The dynamic modeling of cellular networks represents another application of computational biology that could take advantage of shared memory computing architecture because the disparate cellular processes under investigation occur at widely varying time scales, PNNL’s Straatsma says. Stochastic modeling of these requires combining processes that occur at short time scales with those that occur at much longer time scales to allow results from one part of the simulation to feed back into a different process. Pulling this off will undoubtedly require shared memory systems, Gorin adds, as the number of interacting processes increases with the complexity of the cellular model.
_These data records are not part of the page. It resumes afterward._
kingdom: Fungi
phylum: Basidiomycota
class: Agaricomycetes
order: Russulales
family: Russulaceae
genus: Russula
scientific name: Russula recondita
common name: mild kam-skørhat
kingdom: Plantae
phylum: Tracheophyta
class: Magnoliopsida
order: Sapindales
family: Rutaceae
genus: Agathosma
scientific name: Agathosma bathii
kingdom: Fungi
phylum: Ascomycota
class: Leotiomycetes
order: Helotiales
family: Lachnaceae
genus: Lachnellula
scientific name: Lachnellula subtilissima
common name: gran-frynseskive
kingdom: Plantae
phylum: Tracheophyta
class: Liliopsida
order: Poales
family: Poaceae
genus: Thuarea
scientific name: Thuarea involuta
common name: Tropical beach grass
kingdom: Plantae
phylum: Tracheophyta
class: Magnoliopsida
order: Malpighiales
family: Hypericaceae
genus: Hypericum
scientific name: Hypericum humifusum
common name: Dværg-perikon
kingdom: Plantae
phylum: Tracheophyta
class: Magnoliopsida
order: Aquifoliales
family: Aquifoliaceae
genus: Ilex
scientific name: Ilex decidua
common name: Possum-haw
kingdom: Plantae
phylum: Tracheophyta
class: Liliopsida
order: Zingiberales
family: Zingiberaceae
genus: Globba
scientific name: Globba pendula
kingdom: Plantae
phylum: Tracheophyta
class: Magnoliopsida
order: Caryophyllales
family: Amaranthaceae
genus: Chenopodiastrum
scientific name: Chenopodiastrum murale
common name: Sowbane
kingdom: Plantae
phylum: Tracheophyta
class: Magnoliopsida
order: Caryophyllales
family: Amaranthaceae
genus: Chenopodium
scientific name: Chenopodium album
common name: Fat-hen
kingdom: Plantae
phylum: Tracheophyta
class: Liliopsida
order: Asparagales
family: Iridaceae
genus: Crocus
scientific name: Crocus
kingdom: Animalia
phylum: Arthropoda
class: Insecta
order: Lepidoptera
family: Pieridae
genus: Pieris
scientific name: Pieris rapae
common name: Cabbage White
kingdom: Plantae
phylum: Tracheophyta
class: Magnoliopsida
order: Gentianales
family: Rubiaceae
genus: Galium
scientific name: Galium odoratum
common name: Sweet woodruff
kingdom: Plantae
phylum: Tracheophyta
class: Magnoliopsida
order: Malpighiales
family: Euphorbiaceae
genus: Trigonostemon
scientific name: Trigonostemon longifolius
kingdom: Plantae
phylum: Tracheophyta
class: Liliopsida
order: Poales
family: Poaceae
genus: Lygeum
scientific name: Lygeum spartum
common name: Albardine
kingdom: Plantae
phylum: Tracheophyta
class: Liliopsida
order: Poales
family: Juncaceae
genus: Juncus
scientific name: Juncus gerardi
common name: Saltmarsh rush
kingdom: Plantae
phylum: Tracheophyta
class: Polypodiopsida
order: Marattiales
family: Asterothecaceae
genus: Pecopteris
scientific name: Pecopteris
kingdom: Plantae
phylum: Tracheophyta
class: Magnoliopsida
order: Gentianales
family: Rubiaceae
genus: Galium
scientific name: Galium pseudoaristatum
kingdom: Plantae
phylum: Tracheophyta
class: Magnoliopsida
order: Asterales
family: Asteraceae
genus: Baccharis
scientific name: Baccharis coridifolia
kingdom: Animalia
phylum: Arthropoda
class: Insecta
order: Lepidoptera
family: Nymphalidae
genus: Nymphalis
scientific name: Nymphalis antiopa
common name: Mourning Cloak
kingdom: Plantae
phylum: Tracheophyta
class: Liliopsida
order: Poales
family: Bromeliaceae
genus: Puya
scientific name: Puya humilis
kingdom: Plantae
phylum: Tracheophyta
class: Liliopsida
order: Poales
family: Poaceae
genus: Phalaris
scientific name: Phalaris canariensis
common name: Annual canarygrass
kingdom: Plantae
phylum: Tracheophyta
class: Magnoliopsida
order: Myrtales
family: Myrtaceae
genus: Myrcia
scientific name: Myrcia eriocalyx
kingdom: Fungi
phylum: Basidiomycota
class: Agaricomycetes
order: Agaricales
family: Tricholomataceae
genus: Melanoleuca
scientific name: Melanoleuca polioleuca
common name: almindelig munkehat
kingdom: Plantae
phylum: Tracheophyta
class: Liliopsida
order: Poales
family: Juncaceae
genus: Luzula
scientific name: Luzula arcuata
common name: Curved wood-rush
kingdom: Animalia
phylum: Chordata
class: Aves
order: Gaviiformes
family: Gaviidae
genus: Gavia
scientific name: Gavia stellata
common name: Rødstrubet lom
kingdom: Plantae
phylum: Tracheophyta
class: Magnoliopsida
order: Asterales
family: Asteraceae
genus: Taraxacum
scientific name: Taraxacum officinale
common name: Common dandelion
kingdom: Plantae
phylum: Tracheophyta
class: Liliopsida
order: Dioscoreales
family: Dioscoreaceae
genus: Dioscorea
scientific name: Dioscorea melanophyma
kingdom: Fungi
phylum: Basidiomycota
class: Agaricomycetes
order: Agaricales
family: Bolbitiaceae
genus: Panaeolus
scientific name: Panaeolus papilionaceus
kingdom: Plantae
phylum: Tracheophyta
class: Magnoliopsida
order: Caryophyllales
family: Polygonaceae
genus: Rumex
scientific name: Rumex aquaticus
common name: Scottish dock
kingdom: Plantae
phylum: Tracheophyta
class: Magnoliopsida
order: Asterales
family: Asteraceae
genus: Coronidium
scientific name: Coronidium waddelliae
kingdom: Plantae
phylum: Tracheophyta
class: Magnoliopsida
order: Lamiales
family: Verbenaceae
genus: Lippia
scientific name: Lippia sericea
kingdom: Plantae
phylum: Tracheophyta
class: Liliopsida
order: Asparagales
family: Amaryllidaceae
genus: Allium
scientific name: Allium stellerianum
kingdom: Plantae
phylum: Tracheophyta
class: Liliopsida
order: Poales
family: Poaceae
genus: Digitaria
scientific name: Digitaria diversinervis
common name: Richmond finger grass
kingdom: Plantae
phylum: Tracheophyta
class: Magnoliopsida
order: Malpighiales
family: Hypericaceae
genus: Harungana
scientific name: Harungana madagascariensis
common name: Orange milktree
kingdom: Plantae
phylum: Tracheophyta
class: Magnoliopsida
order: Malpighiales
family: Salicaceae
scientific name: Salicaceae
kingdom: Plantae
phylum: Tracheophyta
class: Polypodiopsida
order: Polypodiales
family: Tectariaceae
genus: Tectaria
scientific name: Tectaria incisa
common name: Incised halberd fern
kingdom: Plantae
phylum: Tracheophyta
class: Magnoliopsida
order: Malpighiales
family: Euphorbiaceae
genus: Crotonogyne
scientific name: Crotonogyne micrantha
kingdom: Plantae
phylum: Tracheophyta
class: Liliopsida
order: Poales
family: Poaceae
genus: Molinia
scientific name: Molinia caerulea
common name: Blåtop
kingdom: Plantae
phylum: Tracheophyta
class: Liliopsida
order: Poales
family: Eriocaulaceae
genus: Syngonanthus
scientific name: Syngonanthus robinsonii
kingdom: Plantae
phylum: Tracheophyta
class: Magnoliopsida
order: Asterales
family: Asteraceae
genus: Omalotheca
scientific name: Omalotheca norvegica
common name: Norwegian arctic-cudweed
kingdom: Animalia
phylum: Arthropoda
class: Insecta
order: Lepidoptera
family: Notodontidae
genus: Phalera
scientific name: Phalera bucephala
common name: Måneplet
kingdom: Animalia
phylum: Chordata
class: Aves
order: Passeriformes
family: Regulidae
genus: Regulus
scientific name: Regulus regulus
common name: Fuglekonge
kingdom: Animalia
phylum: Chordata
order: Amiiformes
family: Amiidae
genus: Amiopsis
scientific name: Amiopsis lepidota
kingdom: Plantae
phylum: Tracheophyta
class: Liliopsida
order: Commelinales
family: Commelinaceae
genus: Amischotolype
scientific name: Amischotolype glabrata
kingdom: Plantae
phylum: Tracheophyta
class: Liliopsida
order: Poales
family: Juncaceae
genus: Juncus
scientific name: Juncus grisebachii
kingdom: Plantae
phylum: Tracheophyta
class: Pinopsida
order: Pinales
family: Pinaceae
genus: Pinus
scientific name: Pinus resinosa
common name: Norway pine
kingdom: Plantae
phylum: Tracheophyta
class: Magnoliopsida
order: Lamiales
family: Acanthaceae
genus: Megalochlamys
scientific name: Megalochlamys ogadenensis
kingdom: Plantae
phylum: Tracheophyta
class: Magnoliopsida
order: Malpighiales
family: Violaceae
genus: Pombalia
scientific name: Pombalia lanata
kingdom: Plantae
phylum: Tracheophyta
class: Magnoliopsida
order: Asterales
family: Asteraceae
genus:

Gorin sees the BioPilot project as an essential exercise to advance computer science — and, by extension, computional biology. “When hardware stops developing because of inherent limitations, then human creativity will have to discover smart ways to move forward,” he says. “Biology is really an area where [optimizing] software and hardware architecture will be needed.”
Computing Architecture in a Box
In contrast to a traditional supercomputer, where the proprietary and specialized processors and memory are seamlessly interconnected with their neighbors, a shared memory, or symmetric multiprocessing system, consists of tightly connected, standards-based microprocessor and memory. Like traditional supercomputers, shared memory systems also have a single memory address space where multiple processors and I/O nodes access all the data in the system’s memory. In contrast to these, a cluster computer scheme relies on distributed memory, where the memory is specific to each processor node.
Mixed Architecture: SGI’s Project Ultraviolet
Another alternative to cluster computing waiting in the wings is Silicon Graphics’ Project Ultraviolet, a beta-stage effort to produce a data-intensive hardware architecture that packs off-the-shelf processors together with field-programmable gate arrays or other types of application-specific hardware under one centrally coordinated global memory space.
The advantage to this “multi-paradigm” computing, according to Dan Stevens, life, chemical, and materials business development manager for SGI, lies in its ability to switch easily between calculations that are best handled by application-specific hardware — such as molecular modeling or image processing tasks that require huge amounts of processor time — and more mundane calculations that are best served by the off-the-shelf processors also located within the central kernel.